Class-relevant Patch Embedding Selection for Few-Shot Image Classification
Weihao Jiang, Haoyang Cui, Kun He
TL;DR
This work tackles foreground-background interference in few-shot image classification by introducing Class-relevant Patch Embedding Selection (CPES). CPES uses a pre-trained Vision Transformer with Masked Image Modeling to extract a global class embedding and local patch embeddings, then selects class-relevant patches via their cosine similarity to the class embedding and fuses them with the class embedding for robust image representations. It computes a dense patch-wise similarity matrix between support and query representations and scores it with an MLP, all without adding extra learnable parameters for patch weighting.
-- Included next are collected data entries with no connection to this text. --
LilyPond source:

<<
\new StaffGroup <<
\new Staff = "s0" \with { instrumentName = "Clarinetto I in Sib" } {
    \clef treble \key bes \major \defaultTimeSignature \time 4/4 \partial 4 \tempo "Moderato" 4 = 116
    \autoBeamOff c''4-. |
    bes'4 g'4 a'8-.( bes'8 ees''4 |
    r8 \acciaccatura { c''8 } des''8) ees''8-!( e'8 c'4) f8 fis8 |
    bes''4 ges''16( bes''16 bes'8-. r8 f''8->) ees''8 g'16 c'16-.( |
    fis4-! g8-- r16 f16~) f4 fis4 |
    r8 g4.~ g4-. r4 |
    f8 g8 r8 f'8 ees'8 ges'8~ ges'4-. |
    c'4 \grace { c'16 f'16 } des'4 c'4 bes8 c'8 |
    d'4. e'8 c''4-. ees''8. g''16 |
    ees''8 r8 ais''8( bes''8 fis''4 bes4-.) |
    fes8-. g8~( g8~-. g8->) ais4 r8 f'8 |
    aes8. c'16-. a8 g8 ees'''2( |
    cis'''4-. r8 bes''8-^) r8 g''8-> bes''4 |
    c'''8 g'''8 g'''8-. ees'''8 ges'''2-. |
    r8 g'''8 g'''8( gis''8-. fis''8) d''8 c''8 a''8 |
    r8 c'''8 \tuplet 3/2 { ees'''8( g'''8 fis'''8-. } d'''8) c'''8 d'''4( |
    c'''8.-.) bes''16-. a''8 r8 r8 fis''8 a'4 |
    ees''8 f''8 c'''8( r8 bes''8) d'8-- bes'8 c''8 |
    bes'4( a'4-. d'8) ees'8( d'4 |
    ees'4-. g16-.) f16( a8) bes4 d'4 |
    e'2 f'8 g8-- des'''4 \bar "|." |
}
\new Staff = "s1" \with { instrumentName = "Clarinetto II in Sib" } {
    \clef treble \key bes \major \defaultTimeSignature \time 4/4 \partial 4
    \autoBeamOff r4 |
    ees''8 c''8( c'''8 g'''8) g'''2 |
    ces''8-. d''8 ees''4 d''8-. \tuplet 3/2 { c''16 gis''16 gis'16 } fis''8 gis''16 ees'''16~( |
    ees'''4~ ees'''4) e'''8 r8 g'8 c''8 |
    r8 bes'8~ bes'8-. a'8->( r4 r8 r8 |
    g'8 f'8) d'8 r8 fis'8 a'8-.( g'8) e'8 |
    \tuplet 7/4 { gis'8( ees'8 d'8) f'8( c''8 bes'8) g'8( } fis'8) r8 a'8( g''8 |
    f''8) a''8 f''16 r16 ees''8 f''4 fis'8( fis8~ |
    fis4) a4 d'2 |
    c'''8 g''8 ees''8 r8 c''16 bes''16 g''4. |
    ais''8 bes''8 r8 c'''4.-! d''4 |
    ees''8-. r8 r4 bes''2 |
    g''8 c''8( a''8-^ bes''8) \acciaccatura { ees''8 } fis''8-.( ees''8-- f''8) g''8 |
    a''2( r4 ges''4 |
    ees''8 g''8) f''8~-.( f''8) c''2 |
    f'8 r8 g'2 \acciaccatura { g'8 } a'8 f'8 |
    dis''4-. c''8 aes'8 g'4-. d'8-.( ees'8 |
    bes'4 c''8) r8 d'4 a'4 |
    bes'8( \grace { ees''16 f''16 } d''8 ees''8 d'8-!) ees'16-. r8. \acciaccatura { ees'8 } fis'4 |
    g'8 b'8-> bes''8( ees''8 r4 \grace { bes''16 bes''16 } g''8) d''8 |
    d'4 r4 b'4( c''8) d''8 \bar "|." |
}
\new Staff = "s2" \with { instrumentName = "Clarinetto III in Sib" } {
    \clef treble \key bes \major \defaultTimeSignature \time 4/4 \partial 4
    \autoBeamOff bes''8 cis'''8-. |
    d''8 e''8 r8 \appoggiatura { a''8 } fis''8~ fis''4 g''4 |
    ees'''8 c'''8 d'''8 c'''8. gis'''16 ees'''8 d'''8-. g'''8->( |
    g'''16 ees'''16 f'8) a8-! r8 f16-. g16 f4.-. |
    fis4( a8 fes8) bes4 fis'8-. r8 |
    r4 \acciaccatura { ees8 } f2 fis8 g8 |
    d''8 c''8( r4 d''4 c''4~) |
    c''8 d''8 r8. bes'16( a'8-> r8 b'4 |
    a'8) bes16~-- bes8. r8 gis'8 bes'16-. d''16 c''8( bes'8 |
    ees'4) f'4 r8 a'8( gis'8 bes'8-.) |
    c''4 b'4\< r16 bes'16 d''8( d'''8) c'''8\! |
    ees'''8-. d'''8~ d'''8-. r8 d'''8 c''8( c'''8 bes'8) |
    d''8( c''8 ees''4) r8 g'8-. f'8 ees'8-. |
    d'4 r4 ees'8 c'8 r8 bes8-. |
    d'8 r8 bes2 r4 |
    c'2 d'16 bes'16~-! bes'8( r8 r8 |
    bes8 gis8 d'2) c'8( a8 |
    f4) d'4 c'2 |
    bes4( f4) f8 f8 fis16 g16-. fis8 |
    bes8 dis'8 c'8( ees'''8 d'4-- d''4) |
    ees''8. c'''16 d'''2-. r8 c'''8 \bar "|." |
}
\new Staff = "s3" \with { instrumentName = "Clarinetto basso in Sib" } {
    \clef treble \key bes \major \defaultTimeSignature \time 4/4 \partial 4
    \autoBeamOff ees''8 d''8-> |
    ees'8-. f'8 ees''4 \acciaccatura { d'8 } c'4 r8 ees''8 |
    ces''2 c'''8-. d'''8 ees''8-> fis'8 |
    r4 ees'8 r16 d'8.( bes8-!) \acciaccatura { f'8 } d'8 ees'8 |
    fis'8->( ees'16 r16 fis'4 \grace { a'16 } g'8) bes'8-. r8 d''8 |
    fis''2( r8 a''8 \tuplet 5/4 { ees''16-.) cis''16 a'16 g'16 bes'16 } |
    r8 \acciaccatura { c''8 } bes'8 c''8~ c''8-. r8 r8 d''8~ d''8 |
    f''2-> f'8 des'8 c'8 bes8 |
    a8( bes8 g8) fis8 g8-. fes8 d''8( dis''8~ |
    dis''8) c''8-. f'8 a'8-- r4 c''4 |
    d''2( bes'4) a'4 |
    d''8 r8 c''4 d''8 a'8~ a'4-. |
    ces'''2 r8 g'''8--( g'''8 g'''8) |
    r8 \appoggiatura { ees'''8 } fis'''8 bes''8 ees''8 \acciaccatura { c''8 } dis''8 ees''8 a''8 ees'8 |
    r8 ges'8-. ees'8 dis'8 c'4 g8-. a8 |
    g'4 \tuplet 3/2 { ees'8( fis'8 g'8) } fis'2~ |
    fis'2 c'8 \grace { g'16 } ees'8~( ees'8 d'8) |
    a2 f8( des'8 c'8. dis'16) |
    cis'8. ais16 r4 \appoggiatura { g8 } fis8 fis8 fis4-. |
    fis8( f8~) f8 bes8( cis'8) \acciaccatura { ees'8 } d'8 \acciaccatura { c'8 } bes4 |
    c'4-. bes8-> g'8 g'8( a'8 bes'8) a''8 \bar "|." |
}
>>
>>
Extensive experiments on four standard benchmarks show CPES achieves strong performance, often surpassing state-of-the-art baselines, and extensions to existing methods confirm its flexibility and practical impact for few-shot learning. By focusing on semantically relevant patches and leveraging self-supervised ViT pretraining, the approach offers a simple yet effective way to mitigate background interference, improve generalization to new classes, and reduce model complexity in few-shot scenarios.
Abstract
Effective image classification hinges on discerning relevant features from both foreground and background elements, with the foreground typically holding the critical information. While humans adeptly classify images with limited exposure, artificial neural networks often struggle with feature selection from rare samples. To address this challenge, we propose a novel method for selecting class-relevant patch embeddings. Our approach involves splitting support and query images into patches, encoding them using a pre-trained Vision Transformer (ViT) to obtain class embeddings and patch embeddings, respectively. Subsequently, we filter patch embeddings using class embeddings to retain only the class-relevant ones. For each image, we calculate the similarity between class embedding and each patch embedding, sort the similarity sequence in descending order, and only retain top-ranked patch embeddings. By prioritizing similarity between the class embedding and patch embeddings, we select top-ranked patch embeddings to be fused with class embedding to form a comprehensive image representation, enhancing pattern recognition across instances. Our strategy effectively mitigates the impact of class-irrelevant patch embeddings, yielding improved performance in pre-trained models. Extensive experiments on popular few-shot classification benchmarks demonstrate the simplicity, efficacy, and computational efficiency of our approach, outperforming state-of-the-art baselines under both 5-shot and 1-shot scenarios.